» **Exercise goal**: Every line in the data below from the one containing "right eye: (705, 936)" down to the one containing "left eye: (1445, 918)", both included, must be retyped exactly; no other line is to appear.
++++
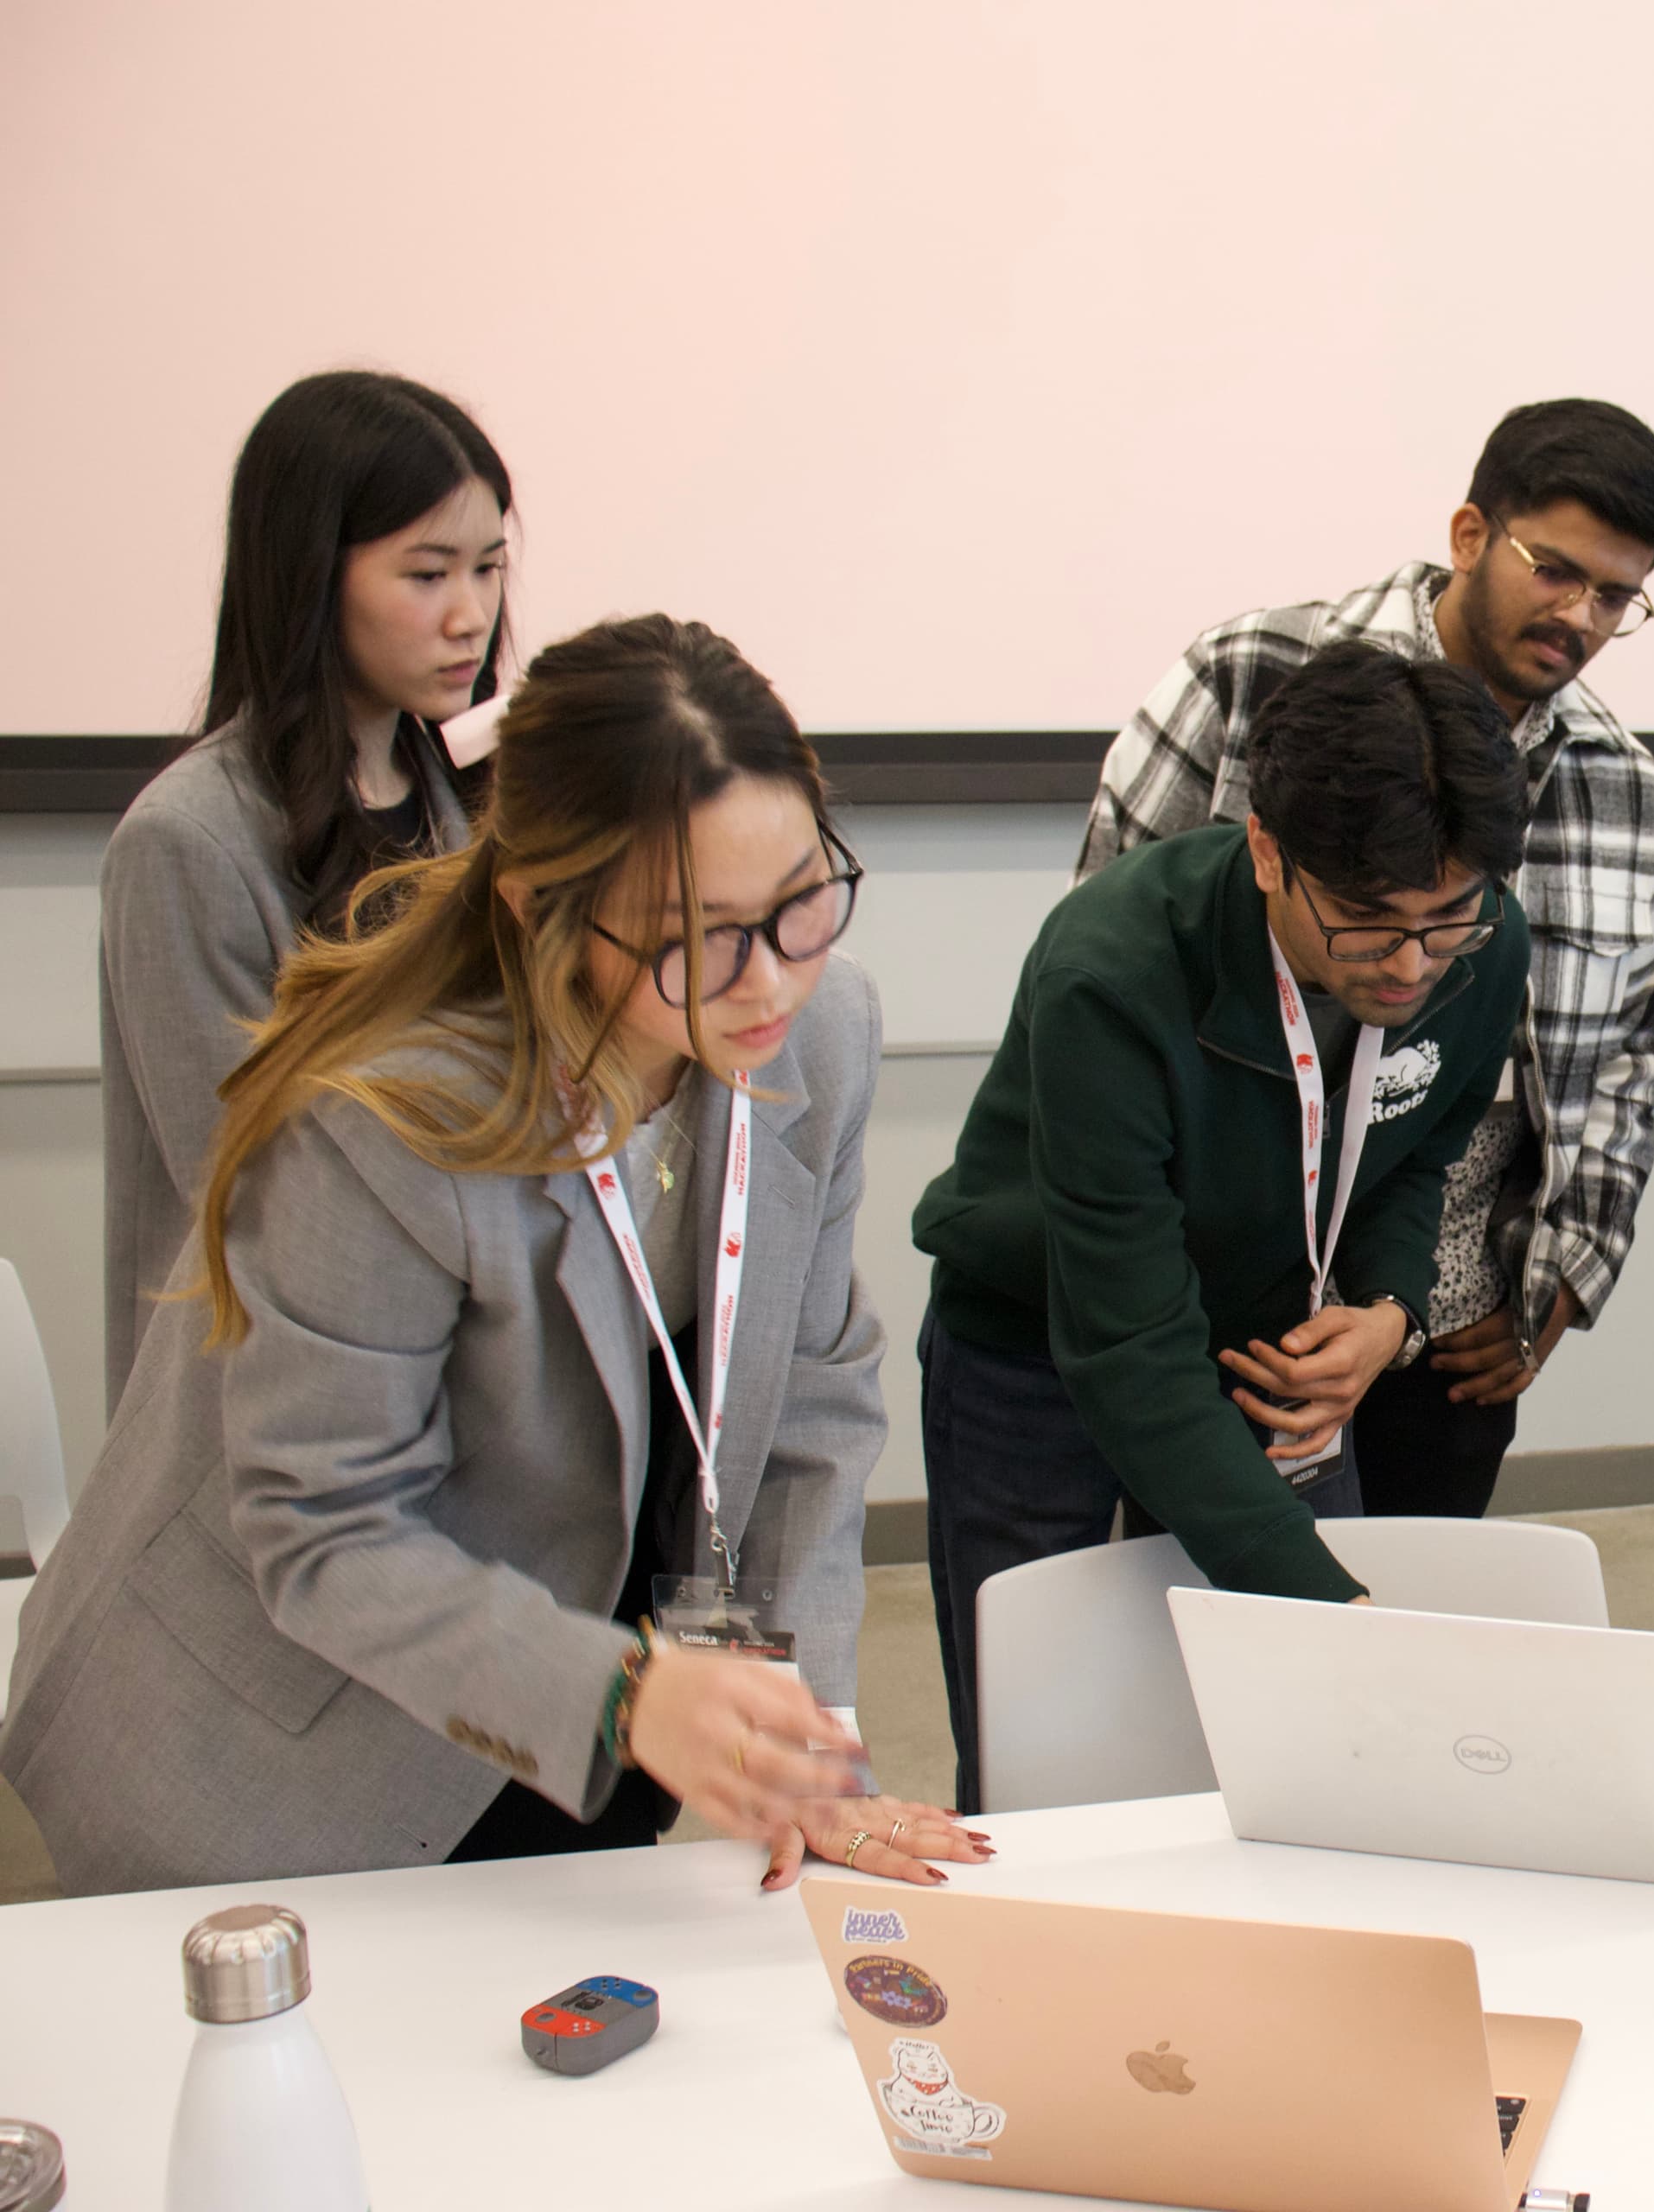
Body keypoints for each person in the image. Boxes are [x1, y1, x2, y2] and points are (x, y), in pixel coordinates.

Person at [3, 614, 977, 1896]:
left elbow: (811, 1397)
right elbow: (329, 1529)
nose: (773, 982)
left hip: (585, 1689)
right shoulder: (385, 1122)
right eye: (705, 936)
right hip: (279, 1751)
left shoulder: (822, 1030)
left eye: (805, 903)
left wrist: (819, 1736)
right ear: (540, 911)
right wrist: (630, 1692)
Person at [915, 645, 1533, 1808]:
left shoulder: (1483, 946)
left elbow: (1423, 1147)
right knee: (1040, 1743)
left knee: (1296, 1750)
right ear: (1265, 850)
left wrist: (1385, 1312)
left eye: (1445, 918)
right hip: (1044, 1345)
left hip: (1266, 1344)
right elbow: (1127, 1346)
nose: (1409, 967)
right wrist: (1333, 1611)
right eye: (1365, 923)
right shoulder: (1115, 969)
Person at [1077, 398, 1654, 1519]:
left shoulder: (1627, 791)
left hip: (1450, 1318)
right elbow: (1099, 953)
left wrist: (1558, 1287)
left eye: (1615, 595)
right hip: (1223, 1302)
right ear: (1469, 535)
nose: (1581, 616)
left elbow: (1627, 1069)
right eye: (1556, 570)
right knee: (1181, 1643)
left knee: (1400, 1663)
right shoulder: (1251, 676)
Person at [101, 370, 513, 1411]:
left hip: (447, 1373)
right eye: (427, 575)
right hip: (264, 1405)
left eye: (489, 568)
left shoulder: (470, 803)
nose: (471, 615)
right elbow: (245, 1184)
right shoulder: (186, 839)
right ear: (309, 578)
++++
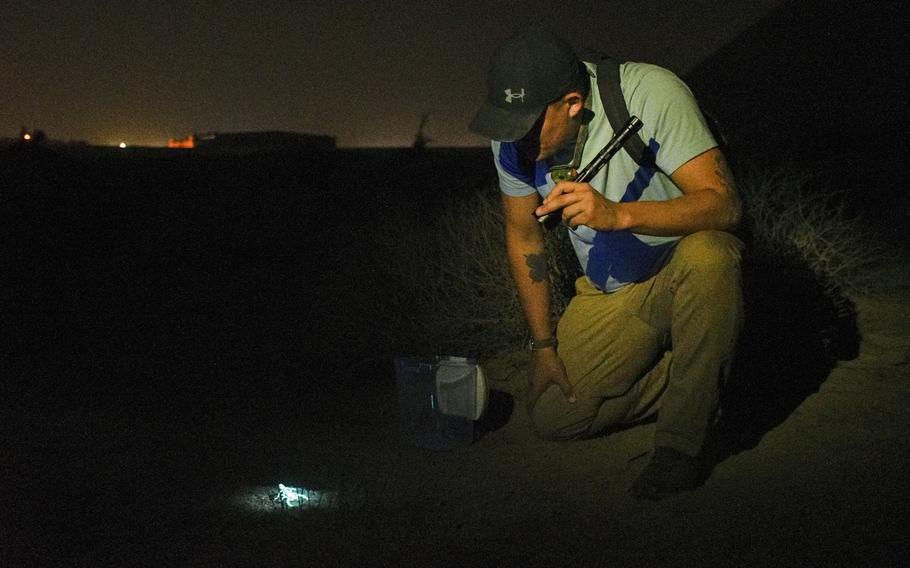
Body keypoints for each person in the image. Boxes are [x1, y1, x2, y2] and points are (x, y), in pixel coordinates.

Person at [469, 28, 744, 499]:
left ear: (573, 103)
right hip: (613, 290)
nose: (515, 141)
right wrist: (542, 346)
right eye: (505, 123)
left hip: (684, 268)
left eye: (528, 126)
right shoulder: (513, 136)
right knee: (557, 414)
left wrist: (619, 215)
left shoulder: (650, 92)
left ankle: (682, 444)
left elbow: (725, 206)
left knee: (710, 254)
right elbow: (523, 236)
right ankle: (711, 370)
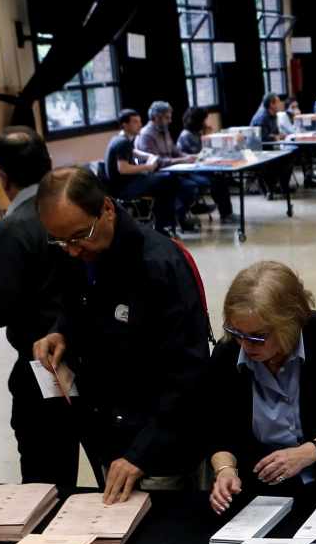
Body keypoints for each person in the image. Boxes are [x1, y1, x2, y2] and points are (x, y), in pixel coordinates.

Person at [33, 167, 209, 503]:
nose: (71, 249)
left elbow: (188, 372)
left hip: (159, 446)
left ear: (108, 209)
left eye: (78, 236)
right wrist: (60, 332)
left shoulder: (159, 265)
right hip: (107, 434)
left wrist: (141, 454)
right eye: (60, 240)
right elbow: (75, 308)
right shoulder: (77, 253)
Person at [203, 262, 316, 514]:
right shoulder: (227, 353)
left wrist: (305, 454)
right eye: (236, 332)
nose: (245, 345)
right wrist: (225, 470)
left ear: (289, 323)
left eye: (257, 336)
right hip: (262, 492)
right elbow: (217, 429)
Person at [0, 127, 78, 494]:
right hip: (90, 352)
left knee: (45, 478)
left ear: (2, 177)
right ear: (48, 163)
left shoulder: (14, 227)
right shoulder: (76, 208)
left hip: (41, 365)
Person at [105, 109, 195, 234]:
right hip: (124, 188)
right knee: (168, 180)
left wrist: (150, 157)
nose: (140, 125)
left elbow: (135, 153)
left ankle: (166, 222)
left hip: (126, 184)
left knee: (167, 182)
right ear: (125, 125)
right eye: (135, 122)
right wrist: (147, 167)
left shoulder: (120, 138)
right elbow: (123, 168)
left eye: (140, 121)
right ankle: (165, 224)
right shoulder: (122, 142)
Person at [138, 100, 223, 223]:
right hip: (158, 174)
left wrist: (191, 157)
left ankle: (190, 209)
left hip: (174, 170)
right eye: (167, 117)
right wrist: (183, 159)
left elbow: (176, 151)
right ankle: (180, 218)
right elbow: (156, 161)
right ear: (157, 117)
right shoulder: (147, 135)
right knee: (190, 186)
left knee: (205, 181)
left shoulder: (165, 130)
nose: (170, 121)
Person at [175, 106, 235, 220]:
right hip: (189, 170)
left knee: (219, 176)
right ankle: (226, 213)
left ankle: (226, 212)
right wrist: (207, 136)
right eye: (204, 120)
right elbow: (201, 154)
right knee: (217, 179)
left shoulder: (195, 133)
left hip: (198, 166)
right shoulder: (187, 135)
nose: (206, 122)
++++
» **Result below**:
right eye: (705, 936)
right hip: (279, 1751)
left shoulder: (822, 1030)
left eye: (805, 903)
left wrist: (819, 1736)
right ear: (540, 911)
right wrist: (630, 1692)
Person at [915, 645, 1533, 1808]:
left shoulder: (1483, 946)
left elbow: (1423, 1147)
right knee: (1040, 1743)
left knee: (1296, 1750)
right ear: (1265, 850)
left wrist: (1385, 1312)
left eye: (1445, 918)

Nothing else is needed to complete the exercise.